> **Aufgabe 1**
Trage aus den Satelliten-Annotationsdatensätzen alles von der Zeile mit „Detect all objects“ bis hinunter zur Zeile mit „building: (312, 491)“ in eine Markdown-Tabelle ein. Beide Zeilen gehören dazu, Leerzeilen entfallen, und die Bilder bleiben weg; nenne die Spalten „Nr.“ für die laufende Nummer und „Zeile“ für den Zeilentext.

> **Auszug**
....................

„Nun rühmte die Gesellschaft einen in ihrer Gegend wachsenden Wein, den ‚Monzinger‘ genannt. Er soll sich leicht und angenehm wegtrinken, aber doch, ehe man sich versieht, zu Kopfe steigen. Er war zu schön empfohlen, als dass wir nicht gewünscht hätten, ihn zu kosten und uns an ihm zu prüfen.“
J. W. Goethe
(CLD) Goethes Wort in unseren Mund: DrunkenMonday widmet sich mit dem gerade 7,7 Hektar großen Monzinger Halenberg der Filet-Lage der Riesling-Hochburg Nahe, die sich die Ausnahme-Weingüter Emrich Schönleber und Schäfer-Fröhlich teilen. Das Riesling Große Gewächs Monzinger Halenberg von beiden VDP-Winzern ist jedes Jahr einer der begehrtesten Weine Deutschlands. Wir sind in der glücklichen Lage, fünf aufeinander folgende Jahrgänge als historische Doppelvertikale zelebrieren zu können. Unsere Frage lautet: Kann Tim Fröhlich, DER Aufsteiger der Nahe, dem Altmeister Werner Schönleber den Schneid abkaufen?
Die Regeln:
In der rechten Ecke als Herausforderer der sympathische Aufsteiger aus Bockenau, in der linken Ringecke das Mastermind aus Monzingen. 8 Ringrichter aus dem DM-Team bewerten „halbblind“ die zehn Weine: Jeweils der gleiche Jahrgang von jung nach alt, beide Winzer im Glas (also eigentlich in zwei Gläsern), es ist nicht bekannt, welcher Wein von welchem Winzer ist. Punkteverteilung analog zum Boxen.
1. Runde: 2008
Emrich-Schönleber GG Halenberg 2008
Passionsfrucht, würzig, warmer Stein, leicht seifig, Apfelkruste, Quitte; straight, aber schmelzig, hat „innere Säure“ – ein präziser Wein, aber noch zu verschlossen 89+
Schäfer-Fröhlich GG Halenberg 2008
Heu, Kräuter, leicht erdbeerig, Kräuterwiese bei Regen, Lavendel, grüner Apfel; reife Frucht, Feige, mehr Säure, mehr Süße, länger im Abgang – zugänglicher und leichter zu verstehen 90
Knappe Runde für Schäfer-Fröhlich: Er hat einfach von allem mehr, der Emrich wird sich aber noch entwickeln. Guter Start mit noch nicht ganz fertigen Jahrgangs-Kontrahenten.

....................

> **Aufgabe 2**
Bearbeite im Verkostungsbericht alles von „1. Runde: 2008“ bis hinunter zu „ganz fertigen Jahrgangs-Kontrahenten.“, indem du „Lavendel“ durch „Thymian“ ersetzt.

> **Aufgeführte Datensätze**
....................

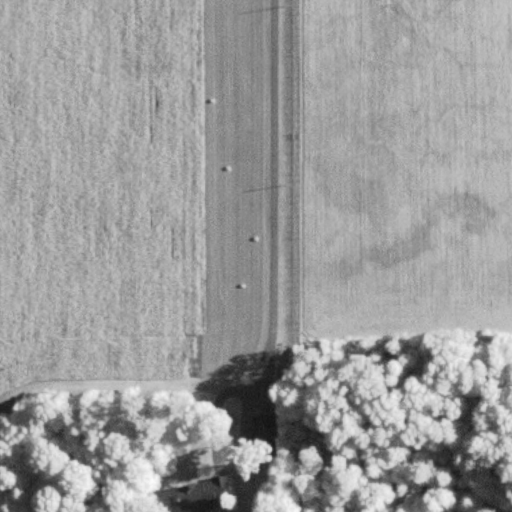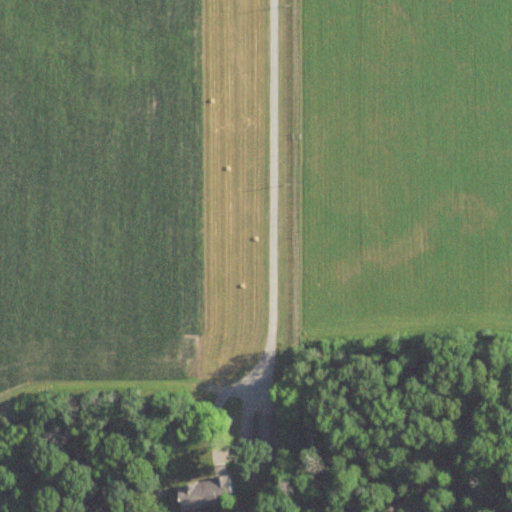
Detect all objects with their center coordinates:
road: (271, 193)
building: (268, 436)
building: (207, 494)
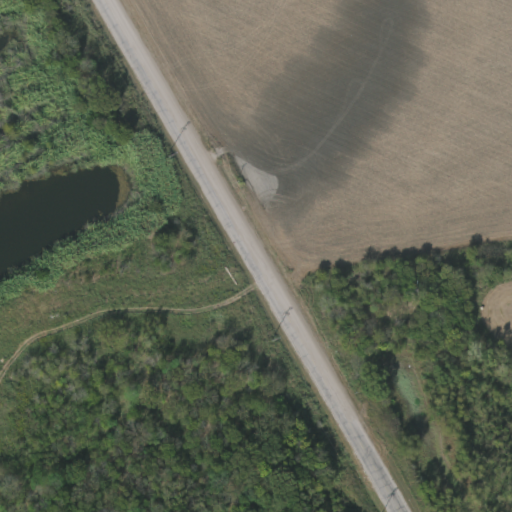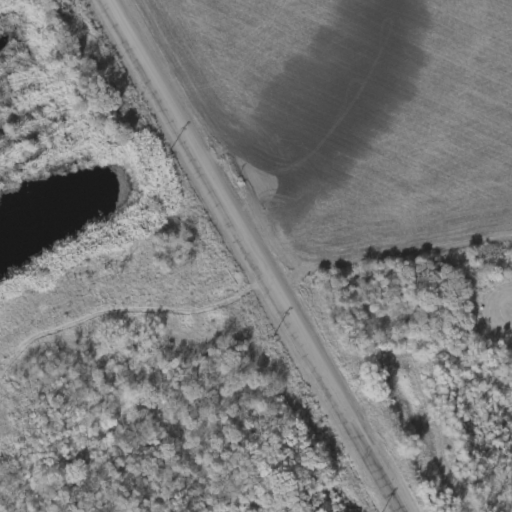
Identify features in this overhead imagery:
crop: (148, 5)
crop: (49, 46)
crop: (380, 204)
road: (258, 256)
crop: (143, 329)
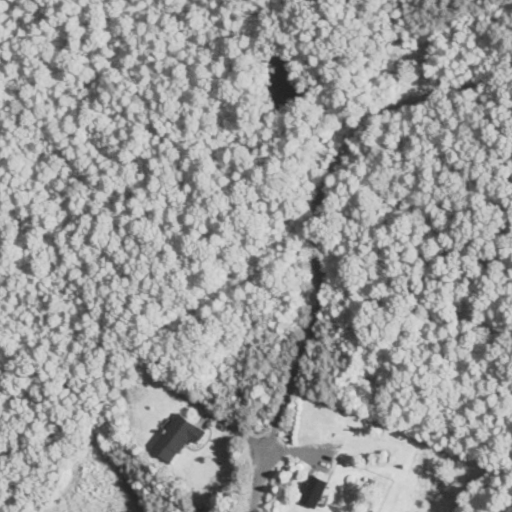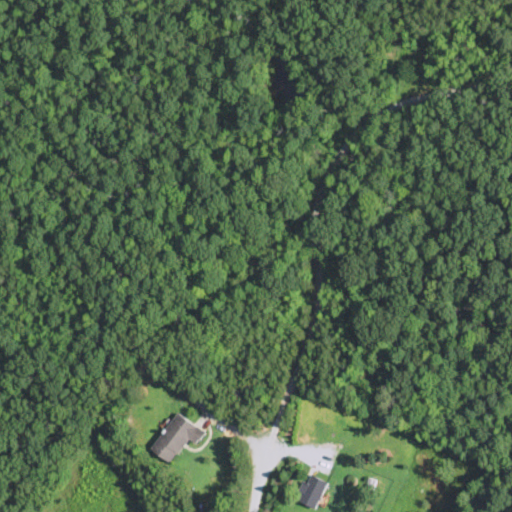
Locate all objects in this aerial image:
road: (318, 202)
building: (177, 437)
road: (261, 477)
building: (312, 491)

....................

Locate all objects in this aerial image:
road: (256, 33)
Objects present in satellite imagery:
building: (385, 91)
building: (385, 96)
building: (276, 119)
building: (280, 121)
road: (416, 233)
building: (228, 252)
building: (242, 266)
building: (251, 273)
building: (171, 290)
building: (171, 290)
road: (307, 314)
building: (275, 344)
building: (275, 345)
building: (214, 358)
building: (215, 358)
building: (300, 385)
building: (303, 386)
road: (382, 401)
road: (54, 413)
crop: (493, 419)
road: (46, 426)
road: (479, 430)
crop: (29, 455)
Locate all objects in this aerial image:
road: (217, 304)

....................

> **Lösung 1**
| Nr. | Zeile |
|---|---|
| 1 | Detect all objects with their center coordinates: |
| 2 | road: (271, 193) |
| 3 | building: (268, 436) |
| 4 | building: (207, 494) |
| 5 | Identify features in this overhead imagery: |
| 6 | crop: (148, 5) |
| 7 | crop: (49, 46) |
| 8 | crop: (380, 204) |
| 9 | road: (258, 256) |
| 10 | crop: (143, 329) |
| 11 | Locate all objects in this aerial image: |
| 12 | road: (318, 202) |
| 13 | building: (177, 437) |
| 14 | road: (261, 477) |
| 15 | building: (312, 491) |

> **Lösung 2**
1. Runde: 2008
Emrich-Schönleber GG Halenberg 2008
Passionsfrucht, würzig, warmer Stein, leicht seifig, Apfelkruste, Quitte; straight, aber schmelzig, hat „innere Säure“ – ein präziser Wein, aber noch zu verschlossen 89+
Schäfer-Fröhlich GG Halenberg 2008
Heu, Kräuter, leicht erdbeerig, Kräuterwiese bei Regen, Thymian, grüner Apfel; reife Frucht, Feige, mehr Säure, mehr Süße, länger im Abgang – zugänglicher und leichter zu verstehen 90
Knappe Runde für Schäfer-Fröhlich: Er hat einfach von allem mehr, der Emrich wird sich aber noch entwickeln. Guter Start mit noch nicht ganz fertigen Jahrgangs-Kontrahenten.